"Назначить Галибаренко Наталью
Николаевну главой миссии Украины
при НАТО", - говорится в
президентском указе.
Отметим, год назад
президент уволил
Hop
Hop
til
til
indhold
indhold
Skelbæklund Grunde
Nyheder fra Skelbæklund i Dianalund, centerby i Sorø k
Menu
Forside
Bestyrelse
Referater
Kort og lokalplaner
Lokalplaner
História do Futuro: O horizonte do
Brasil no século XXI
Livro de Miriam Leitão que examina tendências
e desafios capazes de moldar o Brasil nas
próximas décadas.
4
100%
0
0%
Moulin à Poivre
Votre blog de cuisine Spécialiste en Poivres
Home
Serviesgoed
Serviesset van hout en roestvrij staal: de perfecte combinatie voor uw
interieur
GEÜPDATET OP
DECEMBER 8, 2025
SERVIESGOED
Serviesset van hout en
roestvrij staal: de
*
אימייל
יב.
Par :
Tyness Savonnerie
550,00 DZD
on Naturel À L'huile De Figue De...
...
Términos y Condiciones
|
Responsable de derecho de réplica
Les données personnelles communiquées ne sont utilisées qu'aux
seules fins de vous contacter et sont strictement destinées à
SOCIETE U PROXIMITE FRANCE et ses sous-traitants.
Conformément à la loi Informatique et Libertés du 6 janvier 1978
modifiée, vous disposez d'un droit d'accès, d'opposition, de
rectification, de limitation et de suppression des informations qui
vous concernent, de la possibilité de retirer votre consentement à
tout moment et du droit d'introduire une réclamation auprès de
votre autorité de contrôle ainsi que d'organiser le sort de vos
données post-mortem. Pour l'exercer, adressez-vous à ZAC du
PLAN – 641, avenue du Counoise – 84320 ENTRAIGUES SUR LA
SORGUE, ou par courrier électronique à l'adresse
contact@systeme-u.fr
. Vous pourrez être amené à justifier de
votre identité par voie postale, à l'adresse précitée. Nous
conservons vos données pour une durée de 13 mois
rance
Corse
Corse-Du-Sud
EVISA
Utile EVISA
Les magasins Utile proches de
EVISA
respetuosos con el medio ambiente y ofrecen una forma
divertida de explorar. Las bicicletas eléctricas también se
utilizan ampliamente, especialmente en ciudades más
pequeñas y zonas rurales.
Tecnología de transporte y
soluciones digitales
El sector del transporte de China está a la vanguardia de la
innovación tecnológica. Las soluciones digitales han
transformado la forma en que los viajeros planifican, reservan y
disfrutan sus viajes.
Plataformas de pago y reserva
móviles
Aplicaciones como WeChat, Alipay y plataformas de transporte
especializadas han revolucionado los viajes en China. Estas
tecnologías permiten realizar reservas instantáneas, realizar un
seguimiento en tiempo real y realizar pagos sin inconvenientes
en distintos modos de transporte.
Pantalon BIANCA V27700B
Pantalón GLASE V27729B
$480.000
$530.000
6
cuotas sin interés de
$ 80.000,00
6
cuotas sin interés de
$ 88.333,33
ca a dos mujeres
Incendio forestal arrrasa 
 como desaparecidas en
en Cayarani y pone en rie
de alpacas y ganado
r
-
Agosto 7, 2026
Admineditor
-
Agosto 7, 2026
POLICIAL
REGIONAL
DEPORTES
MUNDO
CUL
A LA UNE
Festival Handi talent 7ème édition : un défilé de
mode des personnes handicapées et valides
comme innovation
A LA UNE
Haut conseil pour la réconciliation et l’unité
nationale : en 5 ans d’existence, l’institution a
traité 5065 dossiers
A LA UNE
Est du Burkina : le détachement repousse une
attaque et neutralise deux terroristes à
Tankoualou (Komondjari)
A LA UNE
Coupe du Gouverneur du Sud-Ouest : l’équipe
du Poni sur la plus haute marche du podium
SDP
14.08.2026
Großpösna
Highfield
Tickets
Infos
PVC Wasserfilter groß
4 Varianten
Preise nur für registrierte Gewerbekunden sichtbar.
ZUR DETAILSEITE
---
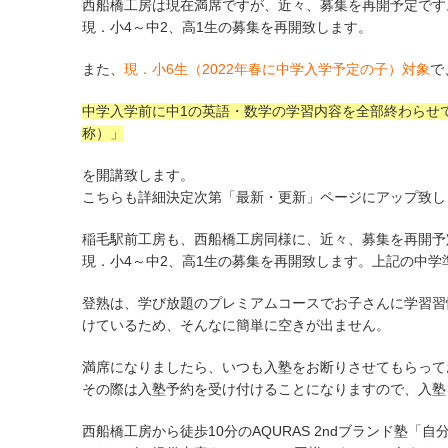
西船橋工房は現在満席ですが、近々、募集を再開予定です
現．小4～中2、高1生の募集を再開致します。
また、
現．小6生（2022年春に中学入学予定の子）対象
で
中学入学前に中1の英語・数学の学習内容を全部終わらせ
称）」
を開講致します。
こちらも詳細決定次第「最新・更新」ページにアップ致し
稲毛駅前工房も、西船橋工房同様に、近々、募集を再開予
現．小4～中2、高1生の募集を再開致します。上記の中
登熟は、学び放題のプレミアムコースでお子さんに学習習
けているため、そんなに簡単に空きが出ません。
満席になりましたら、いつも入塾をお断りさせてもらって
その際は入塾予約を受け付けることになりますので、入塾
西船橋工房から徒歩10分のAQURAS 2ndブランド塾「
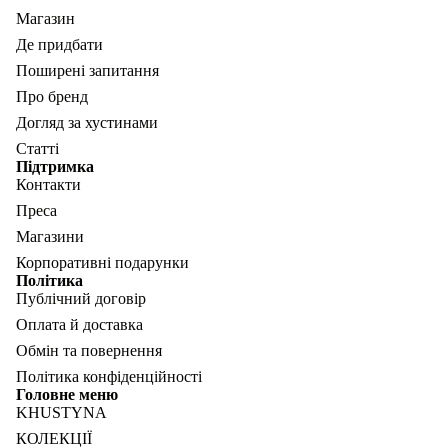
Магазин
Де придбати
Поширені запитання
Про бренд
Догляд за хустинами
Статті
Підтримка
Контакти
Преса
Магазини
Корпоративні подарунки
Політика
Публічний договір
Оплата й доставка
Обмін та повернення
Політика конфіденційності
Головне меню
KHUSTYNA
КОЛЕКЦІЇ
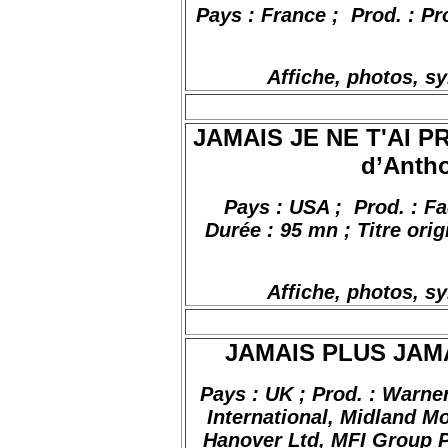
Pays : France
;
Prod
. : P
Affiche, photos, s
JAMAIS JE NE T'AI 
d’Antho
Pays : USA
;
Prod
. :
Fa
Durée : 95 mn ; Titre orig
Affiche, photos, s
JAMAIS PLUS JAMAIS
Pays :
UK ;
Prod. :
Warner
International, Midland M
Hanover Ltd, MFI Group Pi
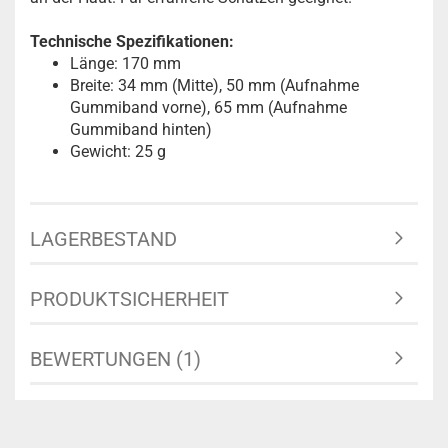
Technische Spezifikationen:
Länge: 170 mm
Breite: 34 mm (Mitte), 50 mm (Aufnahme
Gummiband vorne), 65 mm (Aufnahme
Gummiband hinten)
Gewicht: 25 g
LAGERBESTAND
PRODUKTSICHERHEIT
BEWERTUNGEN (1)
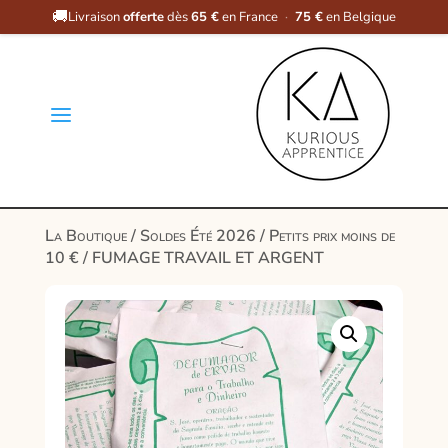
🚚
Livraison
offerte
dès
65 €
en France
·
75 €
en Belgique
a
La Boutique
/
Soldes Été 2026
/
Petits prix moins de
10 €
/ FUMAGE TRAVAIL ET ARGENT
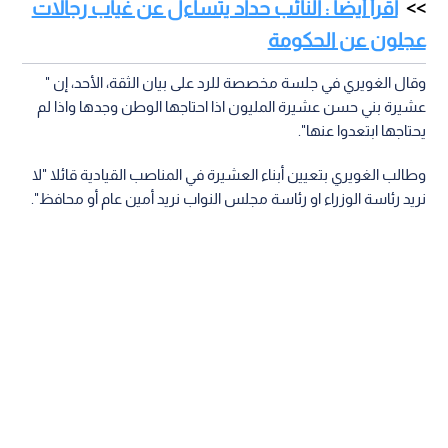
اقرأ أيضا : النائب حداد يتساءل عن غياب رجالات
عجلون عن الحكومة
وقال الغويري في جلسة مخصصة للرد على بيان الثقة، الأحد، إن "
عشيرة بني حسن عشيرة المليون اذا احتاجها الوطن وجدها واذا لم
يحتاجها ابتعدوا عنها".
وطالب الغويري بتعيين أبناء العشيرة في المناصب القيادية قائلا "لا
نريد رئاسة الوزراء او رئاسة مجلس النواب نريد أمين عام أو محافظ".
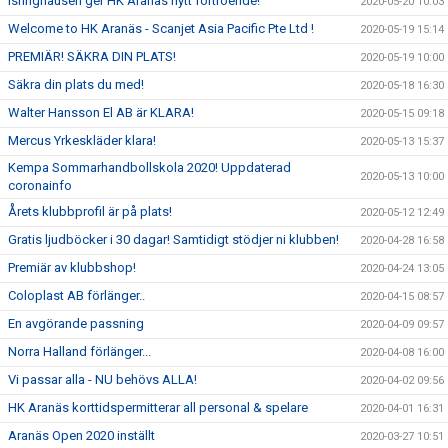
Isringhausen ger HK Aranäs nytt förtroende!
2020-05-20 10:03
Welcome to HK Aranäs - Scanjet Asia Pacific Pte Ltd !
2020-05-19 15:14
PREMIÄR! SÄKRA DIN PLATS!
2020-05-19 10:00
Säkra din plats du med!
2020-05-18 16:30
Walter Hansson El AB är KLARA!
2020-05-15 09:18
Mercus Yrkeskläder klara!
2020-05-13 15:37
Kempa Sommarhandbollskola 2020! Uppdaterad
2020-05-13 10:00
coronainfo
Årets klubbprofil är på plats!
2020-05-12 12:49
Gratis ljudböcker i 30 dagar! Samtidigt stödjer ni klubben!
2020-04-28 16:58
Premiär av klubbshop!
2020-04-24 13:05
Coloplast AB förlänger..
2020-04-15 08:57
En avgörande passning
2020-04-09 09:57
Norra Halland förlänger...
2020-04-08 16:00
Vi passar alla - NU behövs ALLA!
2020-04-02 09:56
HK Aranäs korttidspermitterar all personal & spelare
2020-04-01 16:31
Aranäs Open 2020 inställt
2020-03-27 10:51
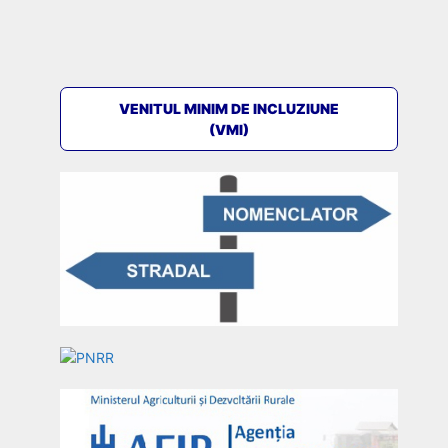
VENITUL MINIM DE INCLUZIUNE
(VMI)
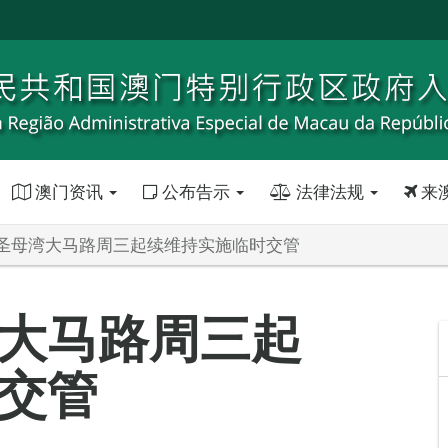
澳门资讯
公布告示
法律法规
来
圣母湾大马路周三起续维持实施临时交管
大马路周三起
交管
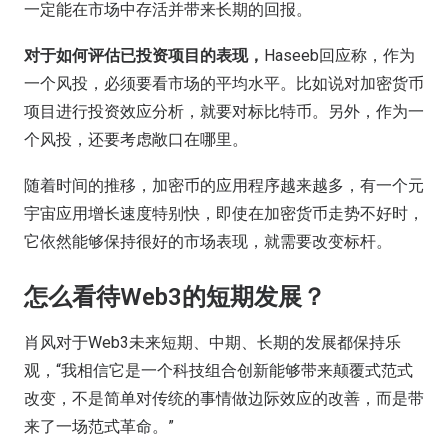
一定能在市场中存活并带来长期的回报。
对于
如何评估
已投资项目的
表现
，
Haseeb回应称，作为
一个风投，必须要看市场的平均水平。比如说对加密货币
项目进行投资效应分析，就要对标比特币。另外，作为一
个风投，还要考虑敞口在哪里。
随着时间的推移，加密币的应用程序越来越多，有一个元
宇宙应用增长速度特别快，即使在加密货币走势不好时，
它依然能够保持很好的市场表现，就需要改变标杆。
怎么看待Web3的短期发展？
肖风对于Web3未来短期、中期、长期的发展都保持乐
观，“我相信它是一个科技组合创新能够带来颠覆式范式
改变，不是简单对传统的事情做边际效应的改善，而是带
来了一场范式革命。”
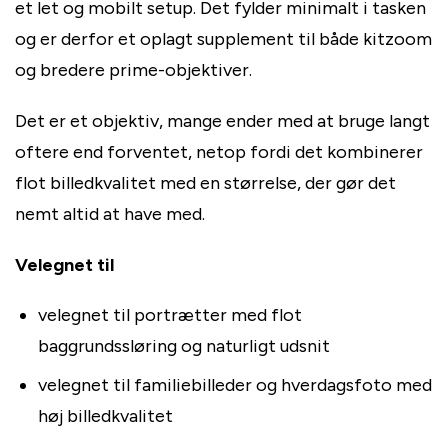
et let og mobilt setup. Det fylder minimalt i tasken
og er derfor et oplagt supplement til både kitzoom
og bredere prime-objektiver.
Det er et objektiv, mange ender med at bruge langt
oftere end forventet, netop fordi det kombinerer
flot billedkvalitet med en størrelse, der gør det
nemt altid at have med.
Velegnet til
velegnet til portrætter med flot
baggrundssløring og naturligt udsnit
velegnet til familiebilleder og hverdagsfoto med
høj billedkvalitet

▸ **What you have to do**
How many lines in this material contain the string "digitales"? State the number alone.

▸ **Finished exercise**
2